There are more than 700 companies across the globe that are focused on regenerative medicine. According to Frost & Sullivan analysts, the global market is valued at around $16.4 billion and is predicted to grow 23.2% a year, reaching approximately $65.5 billion in 2020.
Stem cells are now being used to treat wounds which won’t heal and injuries but the potential is enormous, including helping nerves to grow.
In the works, and coming soon after clinical trials are complete and authorities give the okay, are stem cell therapies for the big killers cancer and heart disease.
“Factors that are driving stem cell manufacturing in the short term include ageing populations in need of alternative medicine,” says Rhenu Bhuller, Frost and Sullivan’s senior vice president of healthcare.
Australia is well ahead in creating the infrastructure needed for regenerative medicine research and has had some successes, including the work of scientists IVF pioneer Professor Alan Trounson and prominent stem cell researcher Professor Martin Pera.
The ASX-listed Mesoblast is making strong progress in commercialising stem cell therapies. The Australian biotech is working on treatments for inflammatory ailments, cardiovascular disease and back pain.
And the $153 million Australian Regenerative Medicine Institute, opened at Monash University in 2009, is supplementing the efforts of other research organisations including Stem Cells Australia, the Hudson Institute of Medical Research and the Walter and Eliza Hall Institute.
In October Australian researchers announced a major advancement, successfully growing a functional mini human kidney in a dish.
The breakthrough isn’t the same as growing a replacement organ — yet — but the feat has the potential to save billions of dollars and a lot of time in the testing of drugs for humans.
New drugs often fall over when it comes to human testing. With replica organs, grown in the laboratory, this process can be shortened and a drug proved or disproved before human trials are needed.
The savings can been enormous and will free resources for work on creating more drugs and procedures.
“It’s exciting science,” Melissa Little, the head of the research team, told Business Insider. “It’s just amazing to get such a complex structure in a dish.”
The kidney isn’t a replacement part but the potential to bioengineer a larger organ is there.
“That really is an amazingly hard task,” she says. “A human kidney is larger than a softball … and we have something in a dish which is 6 mm across.”
The process is also a way of advancing very personalised medicine, something which would take enormous computing power to map an individual’s cells and to work out where the problems are and how to fix them.
However, using the same process as growing the kidney, researchers could create one using an individual’s stem cells.
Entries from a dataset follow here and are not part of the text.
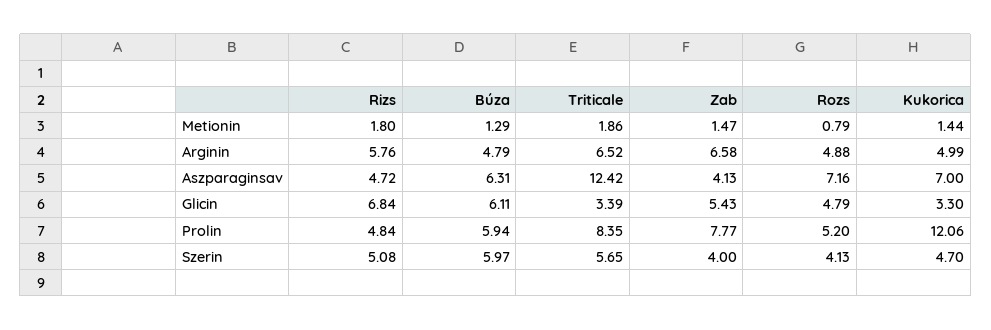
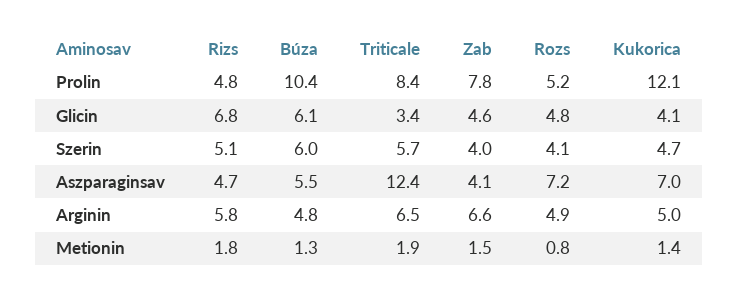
  {
    "Rizs": {
      "Metionin": 1.8,
      "Arginin": 5.76,
      "Aszparaginsav": 4.72,
      "Glicin": 6.84,
      "Prolin": 4.84,
      "Szerin": 5.08
    },
    "Búza": {
      "Metionin": 1.29,
      "Arginin": 4.79,
-     "Aszparaginsav": 6.31,
+     "Aszparaginsav": 5.5,
      "Glicin": 6.11,
-     "Prolin": 5.94,
+     "Prolin": 10.4,
      "Szerin": 5.97
    },
    "Triticale": {
      "Metionin": 1.86,
      "Arginin": 6.52,
      "Aszparaginsav": 12.42,
      "Glicin": 3.39,
      "Prolin": 8.35,
      "Szerin": 5.65
    },
    "Zab": {
      "Metionin": 1.47,
      "Arginin": 6.58,
      "Aszparaginsav": 4.13,
-     "Glicin": 5.43,
+     "Glicin": 4.6,
      "Prolin": 7.77,
      "Szerin": 4
    },
    "Rozs": {
      "Metionin": 0.79,
      "Arginin": 4.88,
      "Aszparaginsav": 7.16,
      "Glicin": 4.79,
      "Prolin": 5.2,
      "Szerin": 4.13
    },
    "Kukorica": {
      "Metionin": 1.44,
      "Arginin": 4.99,
      "Aszparaginsav": 7,
-     "Glicin": 3.3,
+     "Glicin": 4.1,
      "Prolin": 12.06,
      "Szerin": 4.7
    }
  }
This produces a little organ which doctors can use to model a treatments for an individual.
And one day, rejection-free organ transplants could be possible.
Martin Pera, program leader at Stem Cells Australia, a seven year research project funded by the Australian Research Council, is working on understanding what stem cells are and how they decide to give rise to another stem cell.
“It’s really around understanding decisions at a molecular level,” says Professor Pera. “It’s about the basic background on what we need to know to use stem cells effectively. We are always looking at ways we can apply our discovery either in research or down the track in regenerative medicine.”
Over ten years, the science has gone from discovering human embryonic stem cells to using derivatives in clinical trials. These are being used to treat macular degeneration, a very common cause of blindness, spinal cord injury, type one diabetes and, probably soon, Parkinson’s Disease.
“I think it’s pretty remarkable going in a short time from a fundamental discovery to these potential applications in patients,” Pera says.
“Now these are early stage trials and they are just really looking at the safety of the treatment but nevertheless they are big milestone along the way to developing cell therapies for some conditions which are really difficult to treat.”
Similar to the use of the mini kidney’s, stem cells are being used as a platform for basic research, disease modelling and drug discovery.
“We’ve learned to make beating cardiac muscle cells from embryonic stem cells,” Pera says. “Now, with an amazing development which occurred around 2006, we now know how to take an adult cell from a patient with a disease and turn it into something very like an embryonic stem cells … and turn into any cell type. That is enabling us to study the development of disease and to use human cells to develop and screen new medicines.”
Drug development is a very expensive and a big part of that cost is clinical trials and human testing. Millions of dollars can be spent developing a drug only to have it fail at the last post.
“They fail because the test we did on animals in the laboratory didn’t predict what might go wrong,” he says. “Now we have for the first time in the laboratory human cells we can test drugs on and weed out the ineffective compounds early in the development.”